The legacy of product pushers posing as advisers

As I have written many times, a major source of the harm inherent in the finance sector today, is that its product pushers are allowed to be marketed as advisers to a vulnerable public. The effects are routinely devastating for individuals, and as we have seen writ large since 2008, destabilizing for society as a whole.

Today after 6 years of officially sanctioned mania to push savings farther and farther out the risk curve, the world is poised perfectly to meet financial demise once more. Whether it be towers of empty condos with negative cash flow and understated ‘vacancy rates’, see: The vacant truth about rental condos, or heinously valued dividend-paying securities with crushing capital prospects–sitting ducks are far and wide.
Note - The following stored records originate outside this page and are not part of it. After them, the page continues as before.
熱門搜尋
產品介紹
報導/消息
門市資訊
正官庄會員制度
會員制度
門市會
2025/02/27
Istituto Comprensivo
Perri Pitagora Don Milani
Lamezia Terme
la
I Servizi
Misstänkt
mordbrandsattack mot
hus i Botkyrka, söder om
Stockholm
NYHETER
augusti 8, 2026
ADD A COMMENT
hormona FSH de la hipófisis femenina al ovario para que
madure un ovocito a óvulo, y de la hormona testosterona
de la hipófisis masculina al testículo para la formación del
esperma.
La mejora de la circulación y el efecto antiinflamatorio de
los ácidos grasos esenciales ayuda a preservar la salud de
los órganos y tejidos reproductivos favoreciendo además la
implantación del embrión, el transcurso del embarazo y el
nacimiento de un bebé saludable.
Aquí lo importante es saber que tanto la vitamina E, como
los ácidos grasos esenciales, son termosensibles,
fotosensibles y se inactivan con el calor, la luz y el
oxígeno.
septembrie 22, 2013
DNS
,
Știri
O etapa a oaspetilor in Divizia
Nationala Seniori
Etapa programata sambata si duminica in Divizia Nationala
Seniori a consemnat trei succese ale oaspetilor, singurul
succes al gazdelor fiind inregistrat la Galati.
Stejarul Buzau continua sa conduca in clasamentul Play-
Not content with just gouging outrageous profits by incinerating client savings, many financial ‘advisory’ firms are pushing ‘investment’ loans as the very life-blood of their business model. Whether it be extracting equity loans from homes or borrowing against current portfolios via margin loans, the rage of the day proclaims that “rates are attractive”.  Of course, the attraction is for the product pushers, not their customers. See this nauseating update for further insight: Disgusted Wells Fargo Advisor: what hasn’t been said about securities-based lending.

A Wells Fargo source had this to say, “you would think that the firm did a pretty good job of staying out of trouble when the last crisis nearly destroyed many of its rivals. Yet they keep upping the ante in this area (securities based lending). Not only are there required referrals built into the grid now but there are also built in penalties that nobody has talked about. That seems to be the very definition of ‘product placement’. To be penalized for not making lending referrals has to be an eye opener…
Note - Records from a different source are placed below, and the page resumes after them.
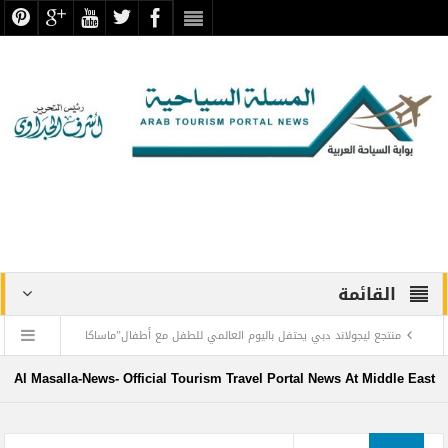
القائمة
منتجع ليجولاند دبي يحتفل باليوم العالمي للطفل مع أطفال”ماساكا
كيدز أفريكانا”
Al Masalla-News- Official Tourism Travel Portal News At Middle East
اليمن تودع أمير الشعراء … وشاعر الفصحى وأديب الأمة د. عبد العزيز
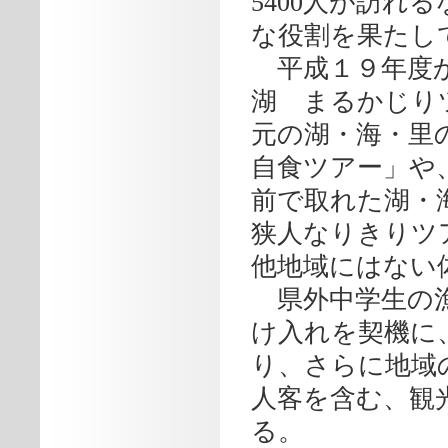
5400人が訪れ
な役割を果たし
平成１９年度か
湖 まるかじり
元の湖・海・里
自食ツアー」や
前で取れた湖・
狭人なりきりツ
他地域にはない
県外中学生の漁
け入れを契機に
り、さらに地域
人客を含む、観
る。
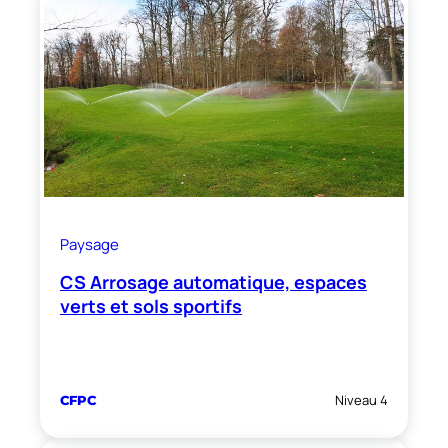
Paysage
CS Arrosage automatique, espaces
verts et sols sportifs
Niveau 4
CFPC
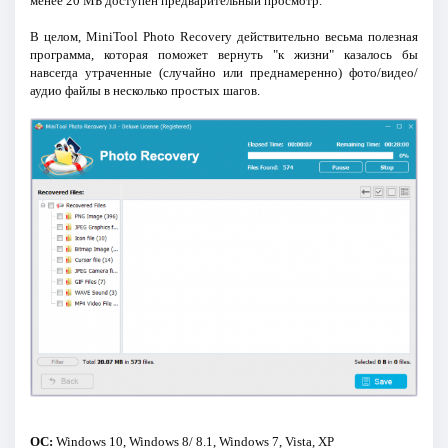
менее 20 МБ доступен предварительный просмотр.
В целом, MiniTool Photo Recovery действительно весьма полезная
программа, которая поможет вернуть "к жизни" казалось бы
навсегда утраченные (случайно или преднамеренно) фото/видео/
аудио файлы в несколько простых шагов.
ОС:
Windows 10, Windows 8/ 8.1, Windows 7, Vista, XP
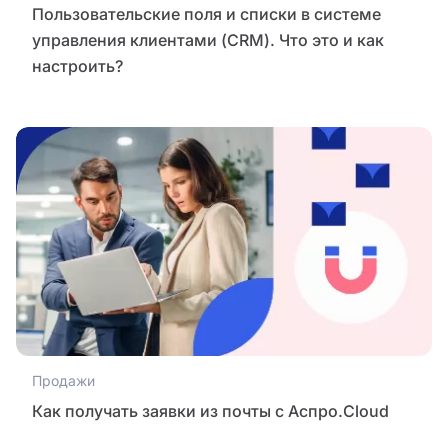
Пользовательские поля и списки в системе
управления клиентами (CRM). Что это и как
настроить?
Продажи
Как получать заявки из почты с Аспро.Cloud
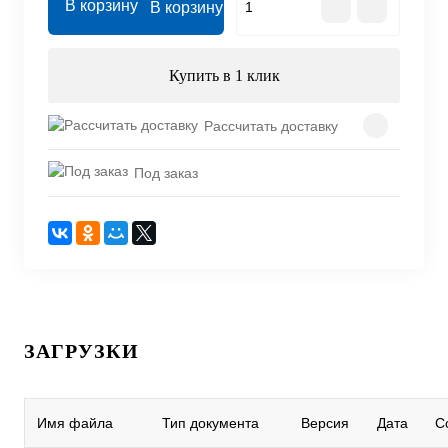
В корзину
Купить в 1 клик
Рассчитать доставку
Под заказ
ЗАГРУЗКИ
Имя файла
Тип документа
Версия
Дата
С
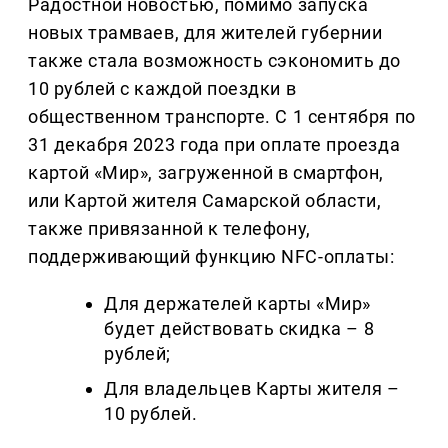
Радостной новостью, помимо запуска
новых трамваев, для жителей губернии
также стала возможность сэкономить до
10 рублей с каждой поездки в
общественном транспорте. С 1 сентября по
31 декабря 2023 года при оплате проезда
картой «Мир», загруженной в смартфон,
или Картой жителя Самарской области,
также привязанной к телефону,
поддерживающий функцию NFC-оплаты:
Для держателей карты «Мир»
будет действовать скидка – 8
рублей;
Для владельцев Карты жителя –
10 рублей.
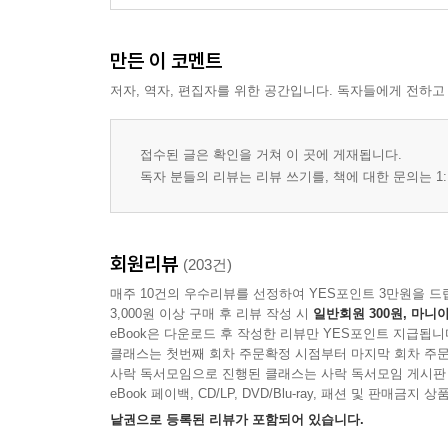
만든 이 코멘트
저자, 역자, 편집자를 위한 공간입니다. 독자들에게 전하고
접수된 글은 확인을 거쳐 이 곳에 게재됩니다.
독자 분들의 리뷰는 리뷰 쓰기를, 책에 대한 문의는 1:
회원리뷰
(203건)
매주 10건의 우수리뷰를 선정하여 YES포인트 3만원을 드
3,000원 이상 구매 후 리뷰 작성 시
일반회원 300원, 마니아
eBook은 다운로드 후 작성한 리뷰만 YES포인트 지급됩니
클래스는 첫번째 회차 주문확정 시점부터 마지막 회차 주문
사락 독서모임으로 진행된 클래스는 사락 독서모임 게시판
eBook 페이백, CD/LP, DVD/Blu-ray, 패션 및 판매금
낱권으로 등록된 리뷰가 포함되어 있습니다.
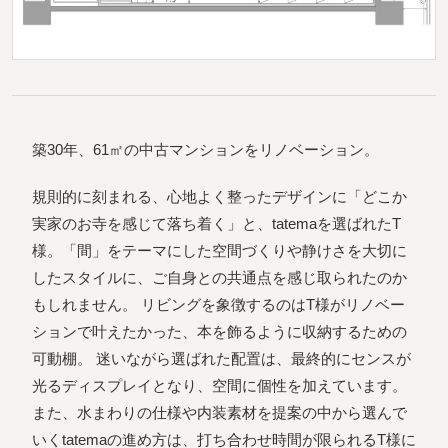
築30年、61㎡の中古マンションをリノベーション。
規則的に刻まれる、心地よく整ったデザインに「どこか
実家のお寺を感じて落ち着く」と、tatemaを選ばれたT
様。「間」をテーマにした空間づくりや静けさを大切に
したスタイルに、ご自身との共通点を感じ取られたのか
もしれません。 リビングを象徴するのはT様がリノベー
ションで叶えたかった、本を飾るように収納するための
可動棚。 迷いながら選ばれた配置は、最終的にセンスが
光るディスプレイとなり、空間に個性を加えています。
また、水まわりの仕様や内装素材を提案の中から選んで
いくtatemaの進め方は、打ち合わせ時間が限られるT様に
A second Wells Fargo source was more animated regarding the policy and described the loan incentives…Pushing clients to lever up 60-70 percent or more at the top of the market is the real crime. They are mostly using that money in the same way homeowners levered up their homes with HELOCS. We all know how that turned out. In fact many places market them using that terminology. It’s the same at Yodas favorite shop (UBS) as it is anywhere else. And it’s all about firm profits not client interest. I also laugh out loud when I see an article about banks pushing cards. At one shop you could have earned a super bowl ticket or a trip if you opened enough credit card accounts. A sales assistant can get $100 for each SBL.

Unfortunately this story is not just about Well Fargo, or UBS, but about the mindset and tactics common throughout the financial sector.  The consequences cost all of us.